A voir lundi 11 juin 2012 à 22h sur Arte
A la fois empreint d’expressionnisme et inspiré du réalisme magique cher à Cocteau, «Les Larmes amères de Petra von Kant» est tiré d’une des propres pièces de théâtre de Rainer Werner Fassbinder. Sans chercher à se défaire du côté théâtral de l’œuvre, Fassbinder s’est au contraire servi de son décor unique, un appartement très kitsch, comme de ses dialogues abondants, sans oublier l’immense reproduction de «Midas et Bacchus» de Nicholas Poussin accrochée au mur… Le cinéaste allemand est ainsi parvenu à révéler ses actrices et leur psychologie à la faveur d’une caméra enveloppante et mobile.
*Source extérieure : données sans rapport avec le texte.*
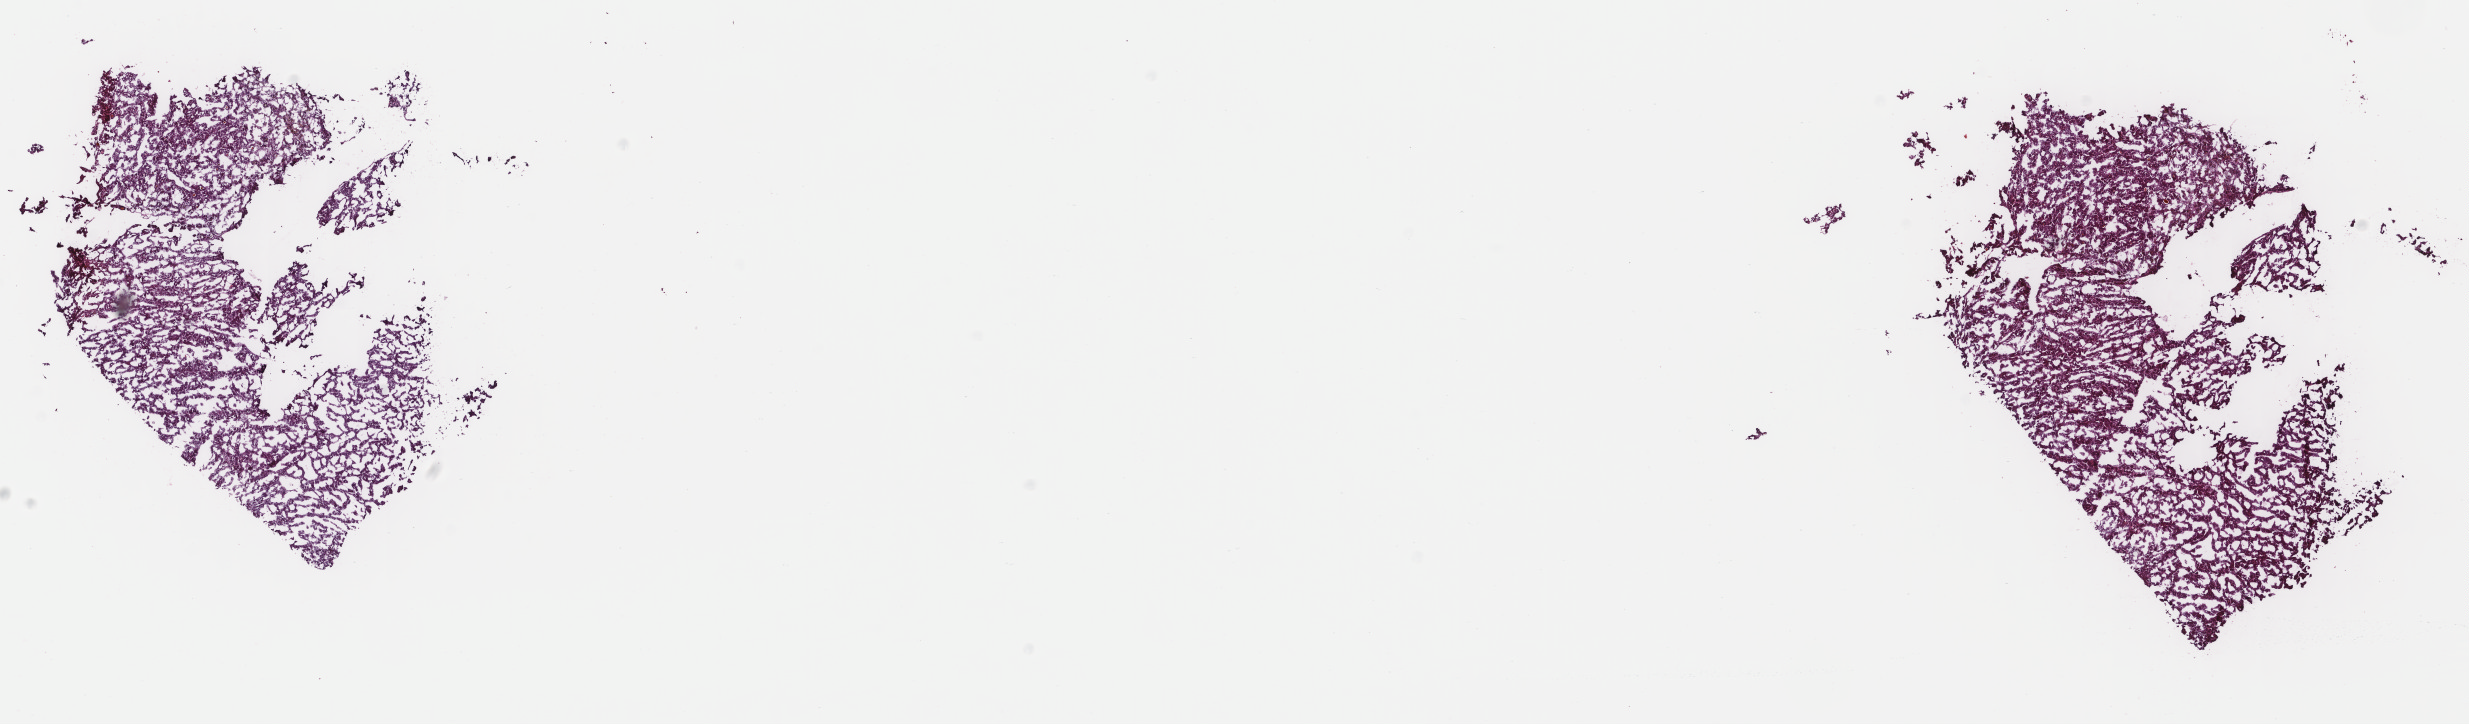
Whole-slide histology image, Hematoxylin and eosin (H&E) stained, low-resolution overview of the scanned area, about 19.6 x 5.7 mm; frozen section from the top of the tissue portion; liver, primary tumour sample. Patient: male, age at initial diagnosis 75 years. Histologic grade: G2 (moderately differentiated). Composition of this section per pathologist review: tumour cells 90%, tumour nuclei 90%, normal cells 0%, stromal cells 10%, necrosis 0%. Inflammatory infiltration, as recorded: lymphocyte infiltration 0%, monocyte infiltration 0%, neutrophil infiltration 0%.
AJCC pathologic stage: II (5th edition). Pathologic diagnosis: Hepatocellular carcinoma, NOS.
Petra von Kant est une styliste très en vogue. Ayant choisi le divorce pour mener une vie de femme libre et indépendantes, elle s’est entourée de Marlene, une secrétaire et dessinatrice dévouée qu’elle use sans états d’âmes. Un jour, Petra tombe follement amoureuse d’une jeune fille prénommée Karine et décide d’en faire le mannequin attitré de ses collections. Las, la passion se transforme alors en amour possessif et destructeur…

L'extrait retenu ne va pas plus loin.